[Supplied data — start]

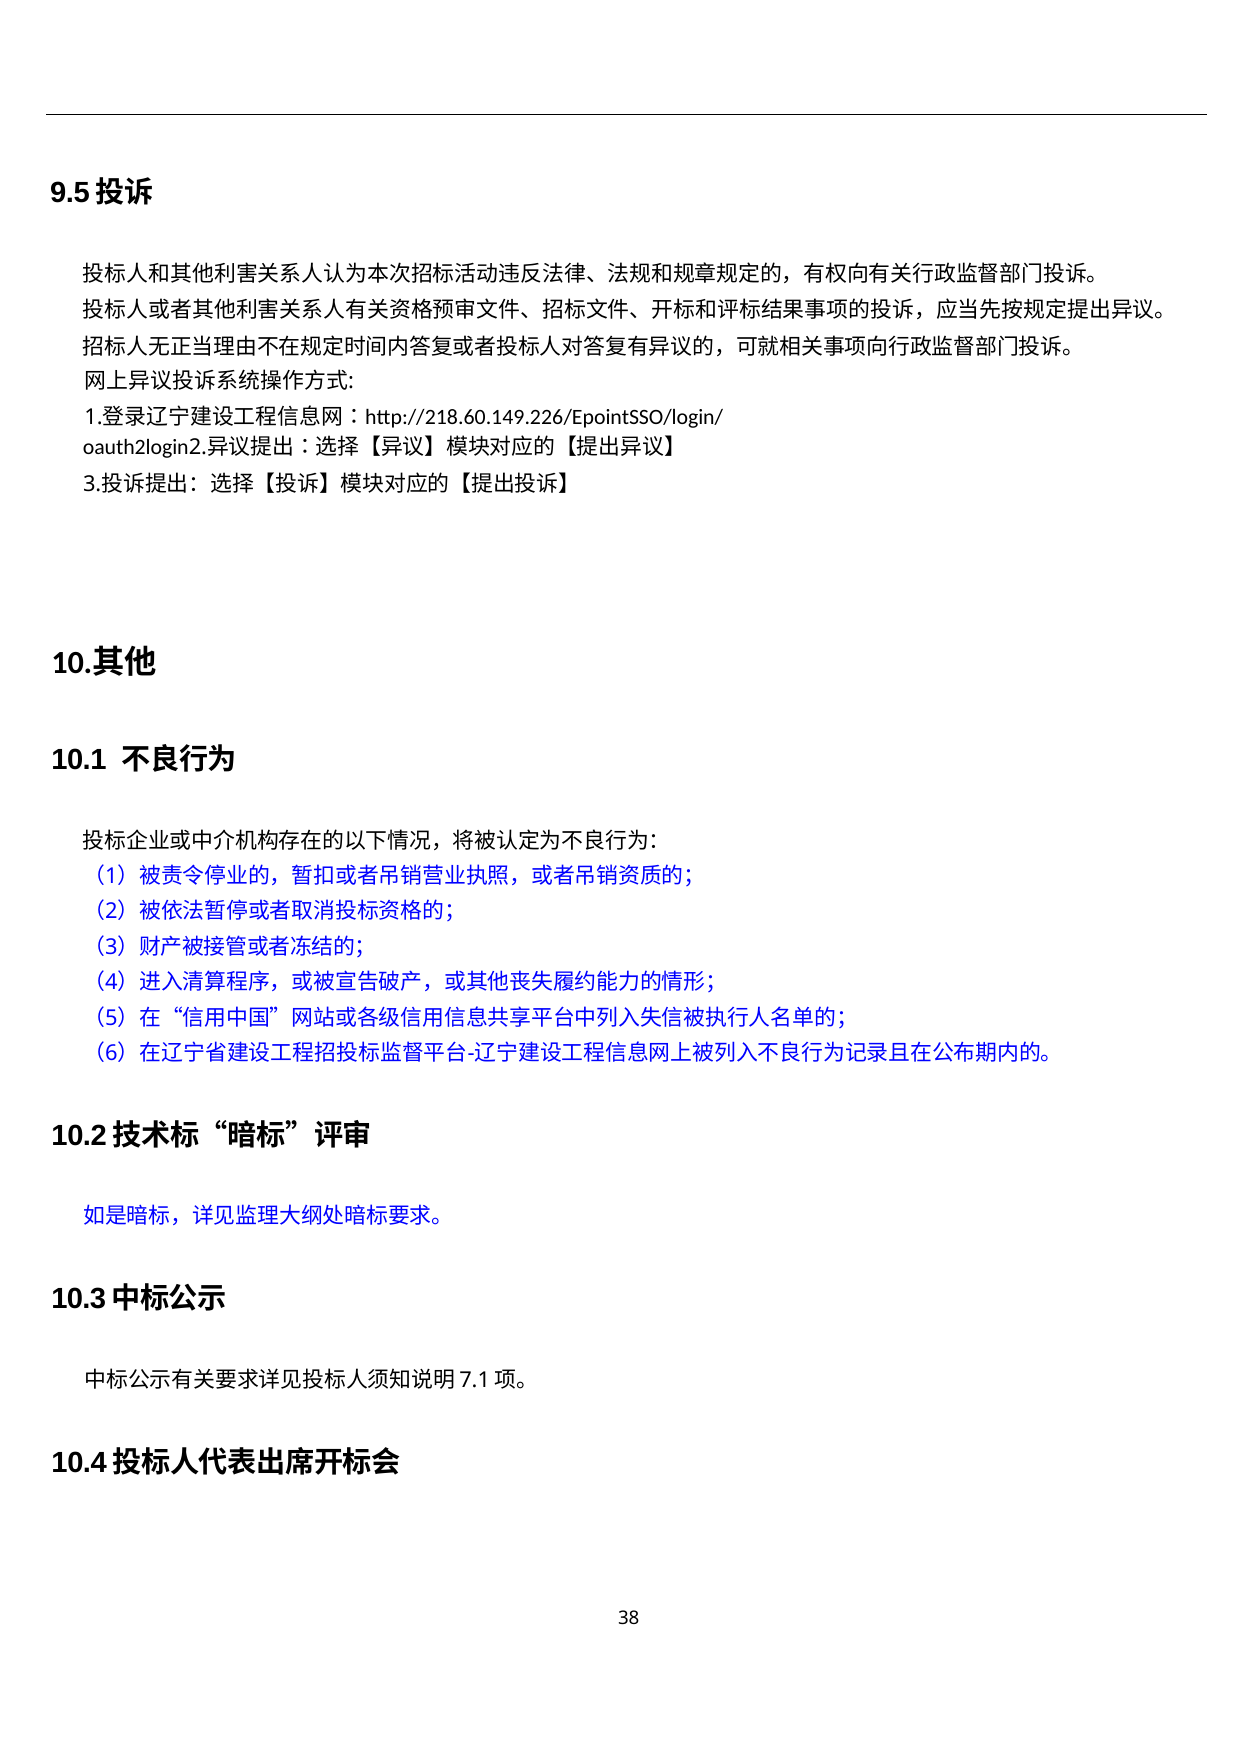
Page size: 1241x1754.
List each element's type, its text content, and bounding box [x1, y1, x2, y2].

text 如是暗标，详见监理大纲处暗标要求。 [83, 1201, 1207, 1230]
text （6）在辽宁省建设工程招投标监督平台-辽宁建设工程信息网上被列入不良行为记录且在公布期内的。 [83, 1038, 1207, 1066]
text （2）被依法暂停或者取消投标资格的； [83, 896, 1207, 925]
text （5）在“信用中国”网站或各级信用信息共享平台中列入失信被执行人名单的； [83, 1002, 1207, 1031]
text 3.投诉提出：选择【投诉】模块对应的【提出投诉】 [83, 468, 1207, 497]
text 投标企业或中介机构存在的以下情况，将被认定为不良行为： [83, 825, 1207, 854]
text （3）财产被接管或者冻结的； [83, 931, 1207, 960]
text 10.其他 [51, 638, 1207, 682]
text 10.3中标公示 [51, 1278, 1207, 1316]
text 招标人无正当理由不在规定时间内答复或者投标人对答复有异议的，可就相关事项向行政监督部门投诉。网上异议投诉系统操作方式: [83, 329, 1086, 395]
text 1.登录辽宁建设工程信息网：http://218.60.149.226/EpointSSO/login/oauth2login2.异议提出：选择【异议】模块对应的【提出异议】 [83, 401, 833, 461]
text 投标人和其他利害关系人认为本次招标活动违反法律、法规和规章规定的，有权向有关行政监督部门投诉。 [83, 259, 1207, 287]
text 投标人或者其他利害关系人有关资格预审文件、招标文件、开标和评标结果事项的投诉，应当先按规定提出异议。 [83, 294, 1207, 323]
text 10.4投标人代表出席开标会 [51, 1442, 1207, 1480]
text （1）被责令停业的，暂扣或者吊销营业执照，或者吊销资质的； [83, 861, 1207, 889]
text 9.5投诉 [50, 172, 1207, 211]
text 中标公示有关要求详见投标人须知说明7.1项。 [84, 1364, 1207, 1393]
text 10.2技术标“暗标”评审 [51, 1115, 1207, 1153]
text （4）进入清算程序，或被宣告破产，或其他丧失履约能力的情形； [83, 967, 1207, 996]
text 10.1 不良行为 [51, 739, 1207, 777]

[Supplied data — finish]

» **Activity**:
What you return must match the records exactly, apart from the images, which are omitted.

» **Response for this exercise**:
Page size: 1241x1754.
List each element's type, its text content, and bounding box [x1, y1, x2, y2].

text 如是暗标，详见监理大纲处暗标要求。 [83, 1201, 1207, 1230]
text （6）在辽宁省建设工程招投标监督平台-辽宁建设工程信息网上被列入不良行为记录且在公布期内的。 [83, 1038, 1207, 1066]
text （2）被依法暂停或者取消投标资格的； [83, 896, 1207, 925]
text （5）在“信用中国”网站或各级信用信息共享平台中列入失信被执行人名单的； [83, 1002, 1207, 1031]
text 3.投诉提出：选择【投诉】模块对应的【提出投诉】 [83, 468, 1207, 497]
text 投标企业或中介机构存在的以下情况，将被认定为不良行为： [83, 825, 1207, 854]
text （3）财产被接管或者冻结的； [83, 931, 1207, 960]
text 10.其他 [51, 638, 1207, 682]
text 10.3中标公示 [51, 1278, 1207, 1316]
text 招标人无正当理由不在规定时间内答复或者投标人对答复有异议的，可就相关事项向行政监督部门投诉。网上异议投诉系统操作方式: [83, 329, 1086, 395]
text 1.登录辽宁建设工程信息网：http://218.60.149.226/EpointSSO/login/oauth2login2.异议提出：选择【异议】模块对应的【提出异议】 [83, 401, 833, 461]
text 投标人和其他利害关系人认为本次招标活动违反法律、法规和规章规定的，有权向有关行政监督部门投诉。 [83, 259, 1207, 287]
text 投标人或者其他利害关系人有关资格预审文件、招标文件、开标和评标结果事项的投诉，应当先按规定提出异议。 [83, 294, 1207, 323]
text 10.4投标人代表出席开标会 [51, 1442, 1207, 1480]
text （1）被责令停业的，暂扣或者吊销营业执照，或者吊销资质的； [83, 861, 1207, 889]
text 9.5投诉 [50, 172, 1207, 211]
text 中标公示有关要求详见投标人须知说明7.1项。 [84, 1364, 1207, 1393]
text 10.2技术标“暗标”评审 [51, 1115, 1207, 1153]
text （4）进入清算程序，或被宣告破产，或其他丧失履约能力的情形； [83, 967, 1207, 996]
text 10.1 不良行为 [51, 739, 1207, 777]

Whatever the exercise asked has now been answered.